### Data for processing
=== Begin Enclosure ===
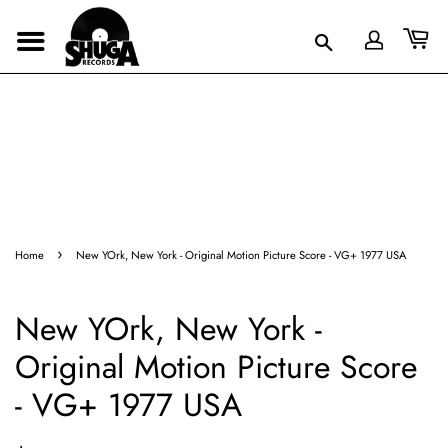
›
Home
New YOrk, New York - Original Motion Picture Score - VG+ 1977 USA
New YOrk, New York -
Original Motion Picture Score
- VG+ 1977 USA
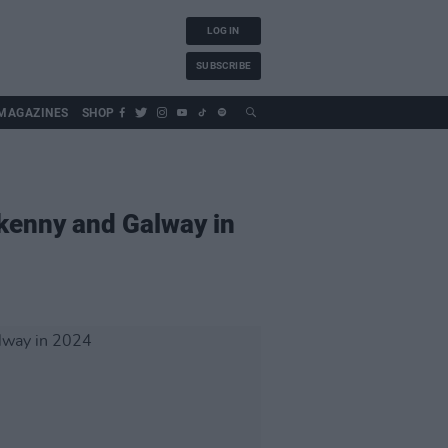
LOG IN
SUBSCRIBE
MAGAZINES
SHOP
rkenny and Galway in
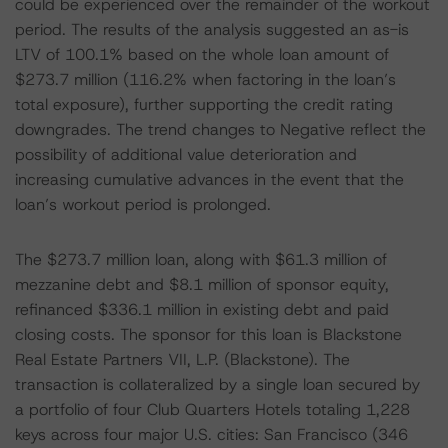
could be experienced over the remainder of the workout
period. The results of the analysis suggested an as-is
LTV of 100.1% based on the whole loan amount of
$273.7 million (116.2% when factoring in the loan’s
total exposure), further supporting the credit rating
downgrades. The trend changes to Negative reflect the
possibility of additional value deterioration and
increasing cumulative advances in the event that the
loan’s workout period is prolonged.
The $273.7 million loan, along with $61.3 million of
mezzanine debt and $8.1 million of sponsor equity,
refinanced $336.1 million in existing debt and paid
closing costs. The sponsor for this loan is Blackstone
Real Estate Partners VII, L.P. (Blackstone). The
transaction is collateralized by a single loan secured by
a portfolio of four Club Quarters Hotels totaling 1,228
keys across four major U.S. cities: San Francisco (346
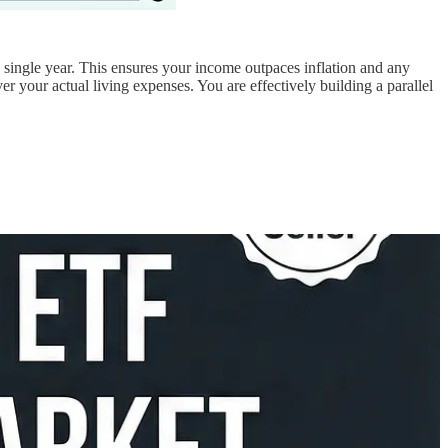
y single year. This ensures your income outpaces inflation and any
 your actual living expenses. You are effectively building a parallel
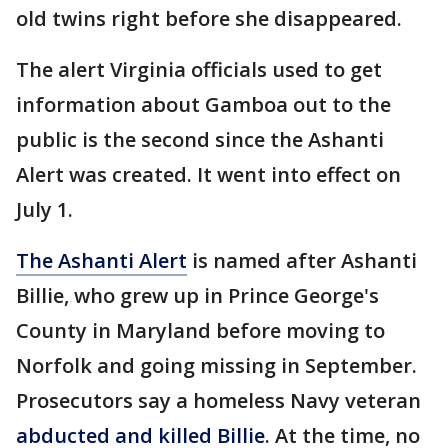
old twins right before she disappeared.
The alert Virginia officials used to get
information about Gamboa out to the
public is the second since the Ashanti
Alert was created. It went into effect on
July 1.
The Ashanti Alert
is named after Ashanti
Billie, who grew up in Prince George's
County in Maryland before moving to
Norfolk and going missing in September.
Prosecutors say a homeless Navy veteran
abducted and killed Billie
. At the time, no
=== End Enclosure ===
### Problem to solve
All lines in the data that contain the word "Billie" should be copied.

### Written response
Billie, who grew up in Prince George's
abducted and killed Billie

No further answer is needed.